Abstract
The last speakers of an endangered language often include many individuals who have acquired less than full productive proficiency in the language, language users Nancy CitationDorian (1977) called semi-speakers. When these individuals enter formal education and seek to learn or relearn their endangered heritage language, they are often frustrated by challenges to their authenticity as legitimate language users and by difficulties in effecting integration into local language networks. This study investigates the unique language-learning task faced by heritage learners of an endangered language, Scottish Gaelic, and shows how this task differs significantly from the task of learning and using a foreign language.
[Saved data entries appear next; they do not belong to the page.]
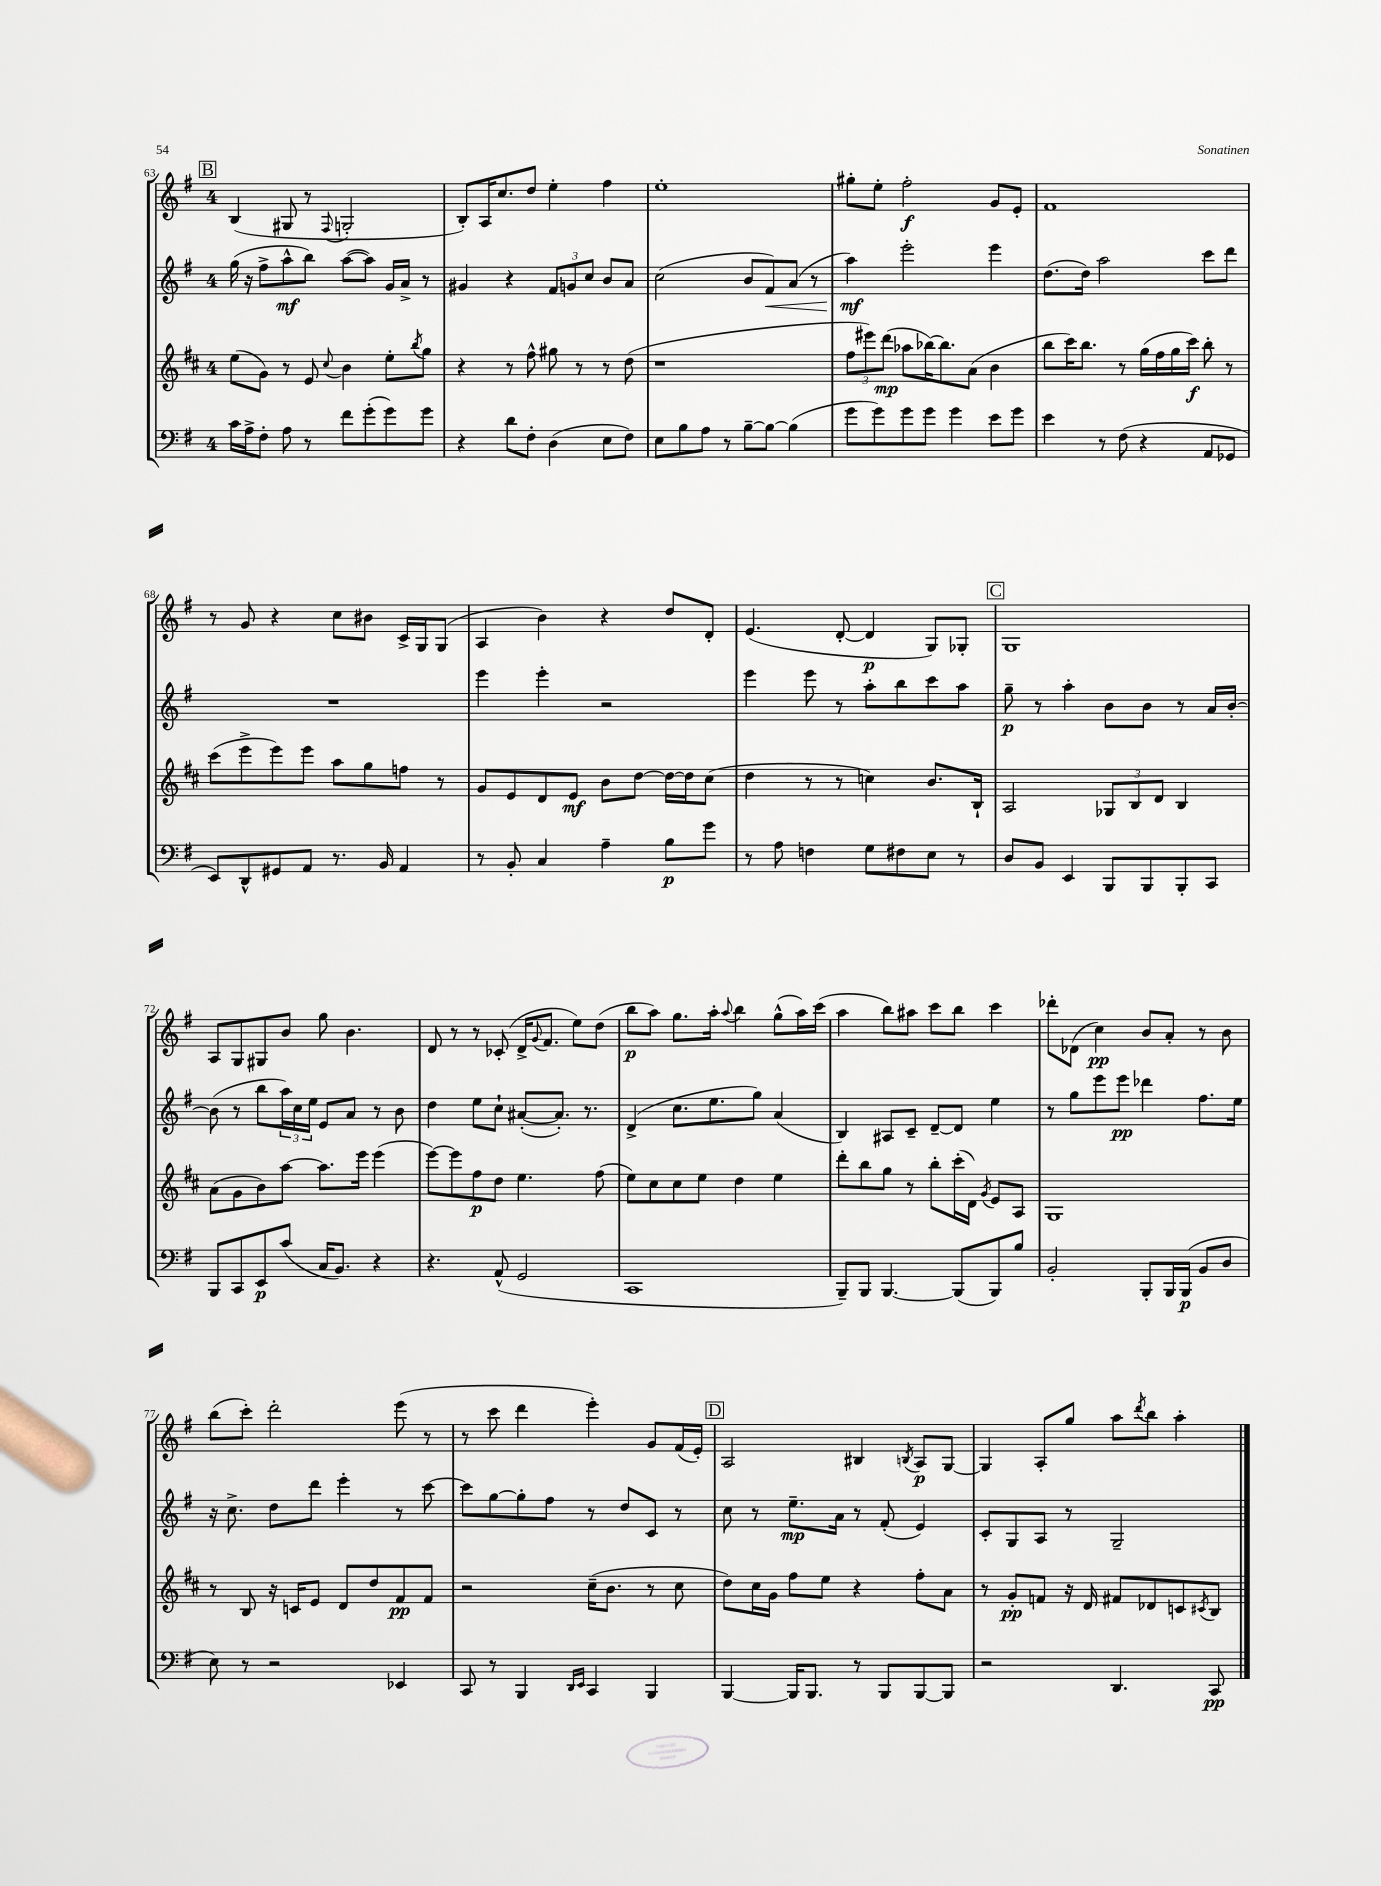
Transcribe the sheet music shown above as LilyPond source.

<<
\new StaffGroup <<
\new Staff = "s0" {
    \clef treble \key g \major \once \override Staff.TimeSignature.style = #'single-digit \time 4/4
    \mark \markup { \box "B" } b4( gis8 r8 \appoggiatura { fis8 } g2-. |
    b8-.) a16 c''8. d''8 e''4-. fis''4 |
    e''1-. |
    gis''8-. e''8-. fis''2-.\f g'8 e'8-. |
    fis'1 |
    r8 g'8 r4 c''8 bis'8 c'16-> g16 g8( |
    a4 b'4) r4 d''8 d'8-. |
    e'4.( d'8~-. d'4\p g8) ges8-. |
    \mark \markup { \box "C" } g1 |
    a8 g8 gis8 b'8 g''8 b'4. |
    d'8 r8 r8 ces'8-.( d'16-> \appoggiatura { g'8 } fis'8. e''8) d''8( |
    b''8\p a''8) g''8. a''16-. \appoggiatura { a''8 } b''4 g''8-^( a''16) c'''16( |
    a''4 b''8) ais''8 c'''8 b''8 c'''4 |
    des'''8-. des'8( c''4\pp) b'8 a'8-. r8 b'8 |
    b''8( c'''8-.) d'''2-. e'''8( r8 |
    r8 c'''8 d'''4 e'''4-.) g'8 fis'16( e'16-.) |
    \mark \markup { \box "D" } a2 bis4 \acciaccatura { b8 } a8\p g8~ |
    g4 a8-. g''8 a''8 \acciaccatura { d'''8 } b''8 a''4-. \bar "|." |
}
\new Staff = "s1" {
    \clef treble \key g \major \once \override Staff.TimeSignature.style = #'single-digit \time 4/4
    \mark \markup { \box "B" } g''16( r16 fis''8-> a''8-^\mf b''8) a''8~( a''8) g'16 a'16-> r8 |
    gis'4 r4 \tuplet 3/2 { fis'8 g'8 c''8 } b'8 a'8 |
    c''2( b'8 fis'8\<) a'8( r8 |
    a''4\mf\!) e'''2-. e'''4 |
    d''8.( d''16) a''2 c'''8 d'''8 |
    R1 |
    e'''4 e'''4-. r2 |
    e'''4 e'''8 r8 a''8-. b''8 c'''8 a''8 |
    \mark \markup { \box "C" } g''8--\p r8 a''4-. b'8 b'8 r8 a'16 b'16~-. |
    b'8( r8 b''8 \tuplet 3/2 { a''16) c''16 e''16 } e'8 a'8 r8 b'8 |
    d''4 e''8 c''8-! ais'8~-.( ais'8.-.) r8. |
    d'4->( c''8. e''8. g''8) a'4( |
    b4) ais8 c'8-- d'8~-- d'8 e''4 |
    r8 g''8 e'''8 e'''8\pp des'''4 fis''8. e''16 |
    r16 c''8.-> d''8 d'''8 e'''4-. r8 c'''8~ |
    c'''8 g''8~ g''8-. fis''8 r8 d''8 c'8 r8 |
    \mark \markup { \box "D" } c''8 r8 e''8.--\mp a'16 r8 fis'8-.( e'4) |
    c'8-. g8 a8 r8 g2-- \bar "|." |
}
\new Staff = "s2" {
    \clef treble \key d \major \once \override Staff.TimeSignature.style = #'single-digit \time 4/4
    \mark \markup { \box "B" } e''8( g'8) r8 e'8 \appoggiatura { cis''8 } b'4 e''8-. \acciaccatura { b''8 } g''8 |
    r4 r8 fis''8-^ gis''8 r8 r8 d''8( |
    r1 |
    \tuplet 3/2 { fis''8 eis'''8) d'''8\mp( } aes''8 bes''16~) bes''8. a'8( b'4 |
    b''8 cis'''16) b''8. r8 g''16( fis''16 g''16 cis'''16\f) b''8-. r8 |
    cis'''8( e'''8-> e'''8) e'''8 a''8 g''8 f''8 r8 |
    g'8 e'8 d'8 e'8\mf b'8 d''8~ d''16~ d''16 cis''8( |
    d''4 r8 r8 c''4) b'8. b16-! |
    \mark \markup { \box "C" } a2 \tuplet 3/2 { ges8 b8 d'8 } b4 |
    a'8( g'8 b'8) a''8~ a''8. e'''16 e'''4( |
    e'''8~) e'''8 fis''8\p d''8 e''4. fis''8( |
    e''8) cis''8 cis''8 e''8 d''4 e''4 |
    d'''8-. b''8 g''8 r8 b''8-. cis'''16-.( d'16) \acciaccatura { g'8 } e'8 a8 |
    g1 |
    r8 b8 r16 c'16 e'8 d'8 d''8 fis'8\pp fis'8 |
    r2 cis''16--( b'8. r8 cis''8 |
    \mark \markup { \box "D" } d''8) cis''16 g'16 fis''8 e''8 r4 fis''8-. a'8 |
    r8 g'8-.\pp f'8 r16 d'16 fis'8 des'8 c'8 \acciaccatura { cis'8 } b8 \bar "|." |
}
\new Staff = "s3" {
    \clef bass \key g \major \once \override Staff.TimeSignature.style = #'single-digit \time 4/4
    \mark \markup { \box "B" } c'16 a16-> fis8-. a8 r8 fis'8 g'8-.( g'8) g'8 |
    r4 d'8 fis8-. d4( e8 fis8) |
    e8 b8 a8 r8 b8~-- b8~ b4( |
    g'8 g'8) g'8 g'8 g'4 e'8 g'8 |
    e'4 r8 fis8( r4 a,8 ges,8 |
    e,8) d,8-^ gis,8 a,8 r8. b,16 a,4 |
    r8 b,8-. c4 a4-- b8\p g'8 |
    r8 a8 f4 g8 fis8 e8 r8 |
    \mark \markup { \box "C" } d8 b,8 e,4 b,,8 b,,8 b,,8-. c,8 |
    b,,8 c,8 e,8\p c'8( c16 b,8.) r4 |
    r4. a,8-^( g,2 |
    c,1 |
    b,,8--) b,,8 b,,4.~ b,,8( b,,8) b8 |
    b,2-. b,,8-. b,,16 b,,16\p( b,8 d8 |
    e8) r8 r2 ees,4 |
    c,8 r8 b,,4 \grace { d,16 e,16 } c,4 b,,4 |
    \mark \markup { \box "D" } b,,4~ b,,16 b,,8. r8 b,,8 b,,8~ b,,8 |
    r2 d,4. c,8\pp \bar "|." |
}
>>
>>
\layout { \context { \Score currentBarNumber = #63 } }
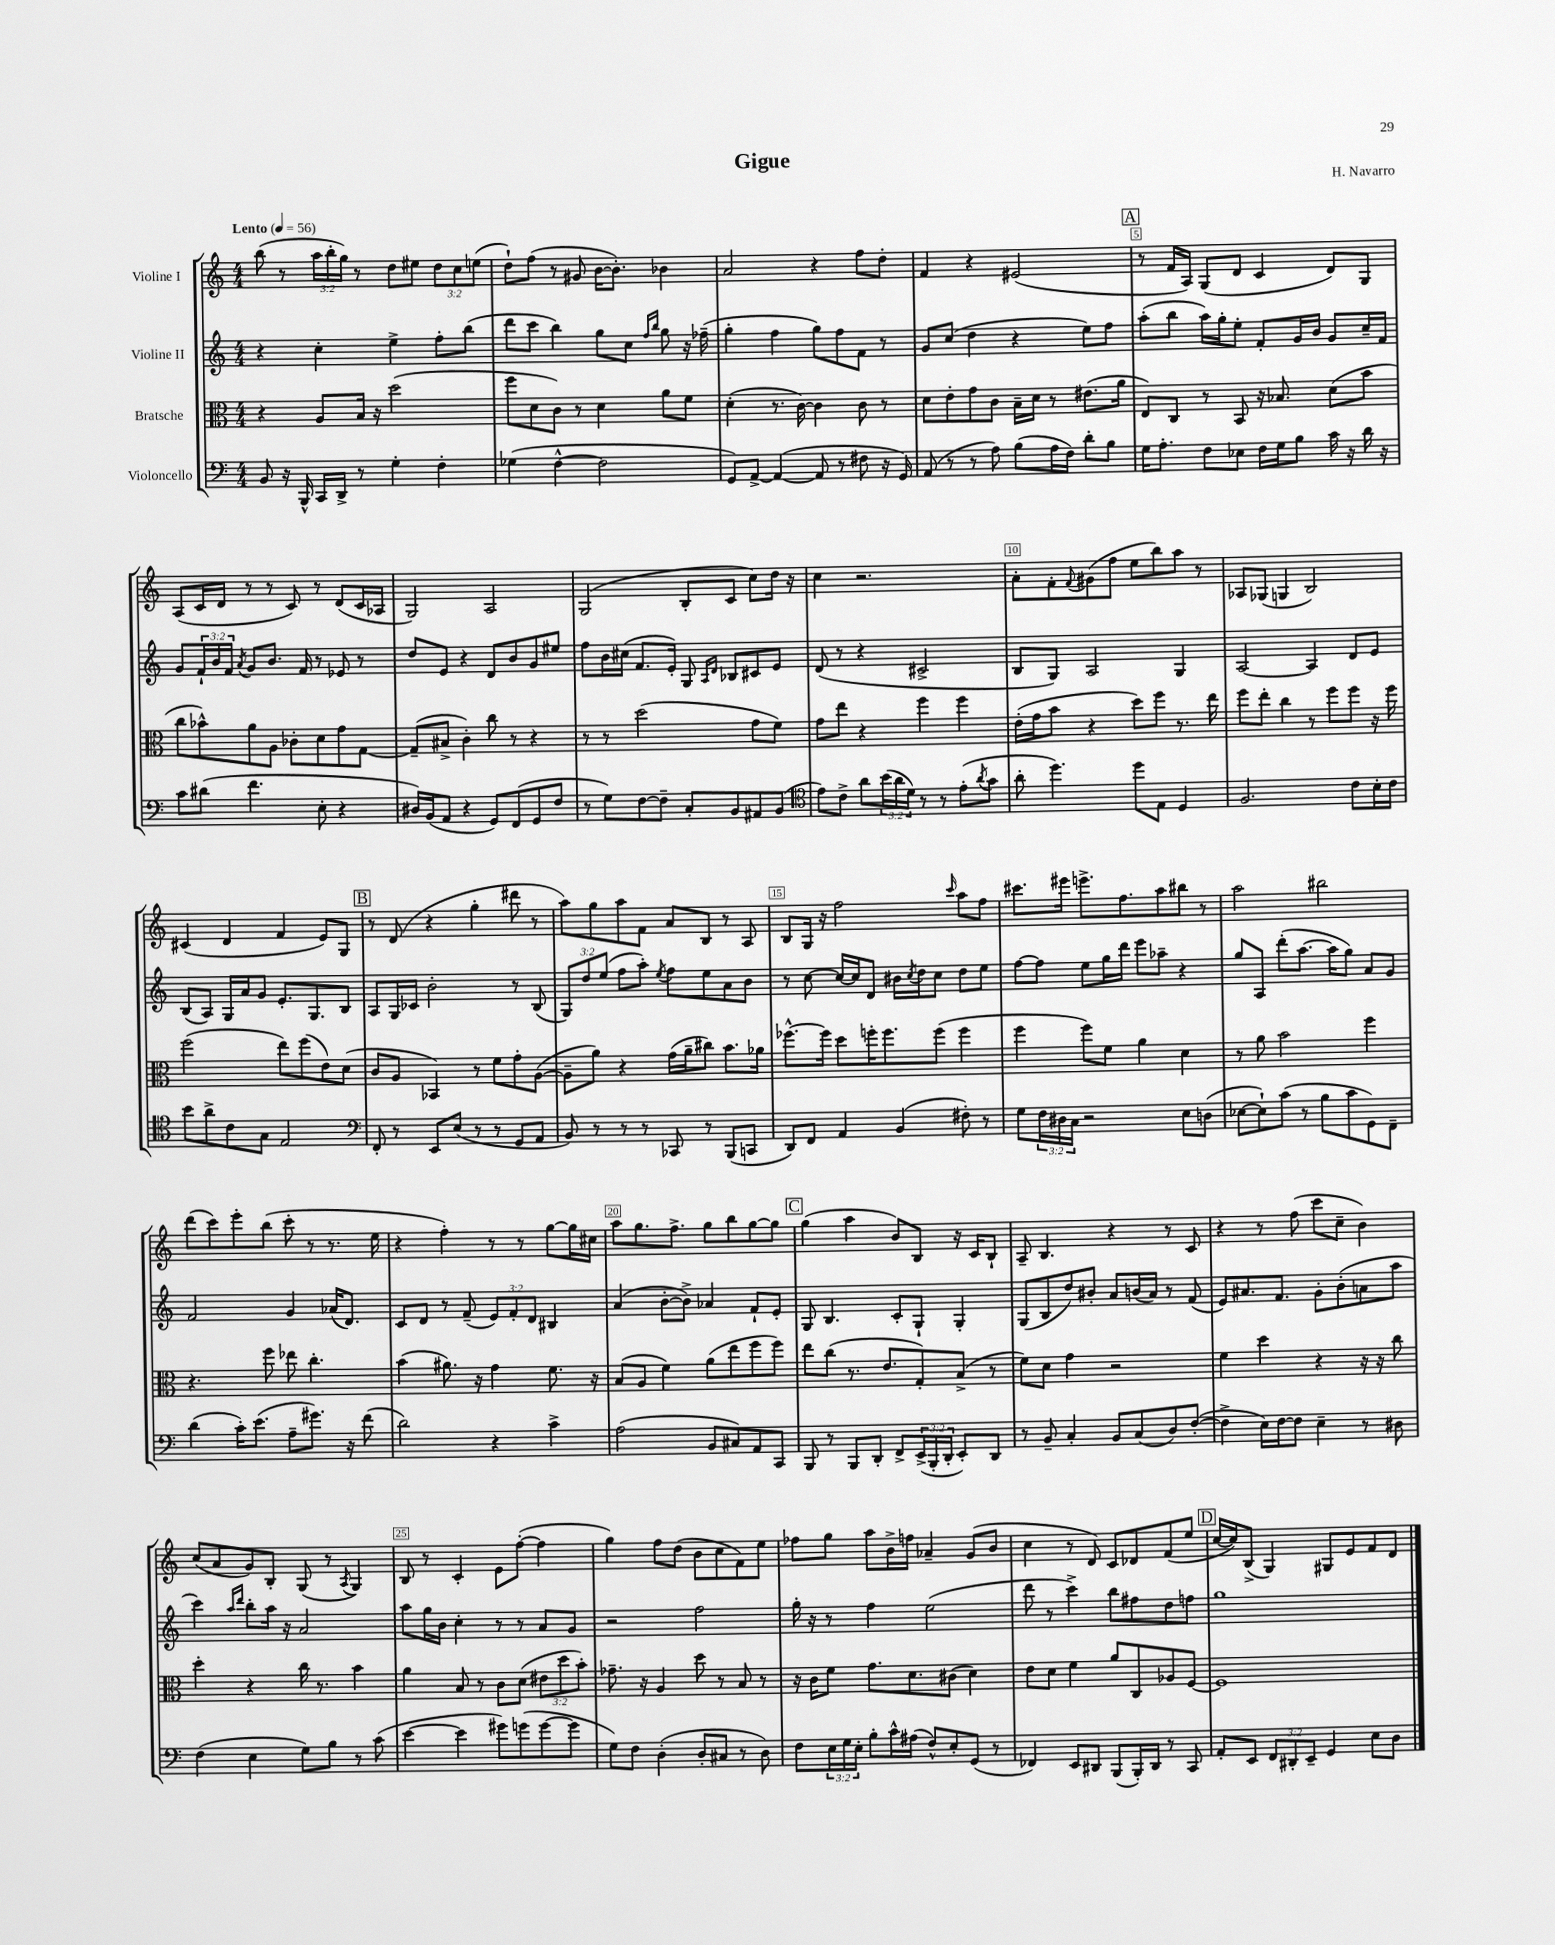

I will argue that the results of this study have important implications for pedagogical practice and curriculum development for the teaching of endangered languages, particularly where language learning is understood, at least in part, as a strategy for language revitalization.
ACKNOWLEDGMENTS
I would like to thank Murchadh MacLeòid, Iain Mac an Tàilleir, and Liz NicIlleathainn for reading and commenting on drafts of this article. Portions of this study were presented at the conferences Languages of the Wider World: Understanding Resilience and Shift in Regional and Minority Languages, April 7, 2011, Fryske Akademy, Leeuwarden, and New Speakers of Minority Languages: A Dialogue, March 30, 2012, Edinburgh University, Edinburgh. I would like to thank the session participants for their comments and suggestions.
Notes
1I am a competent L2 speaker of Gaelic; however, I interviewed in English because some of the interviewees, while comfortable conversational speakers of Gaelic, might be intimidated by speaking Gaelic in a formal interview situation. I feared that the norms of the Gaelic Revival could lead some interviewees to consent to an interview in Gaelic even if they would be more comfortable in English, so I felt that it was safer to conduct all of the interviews in English.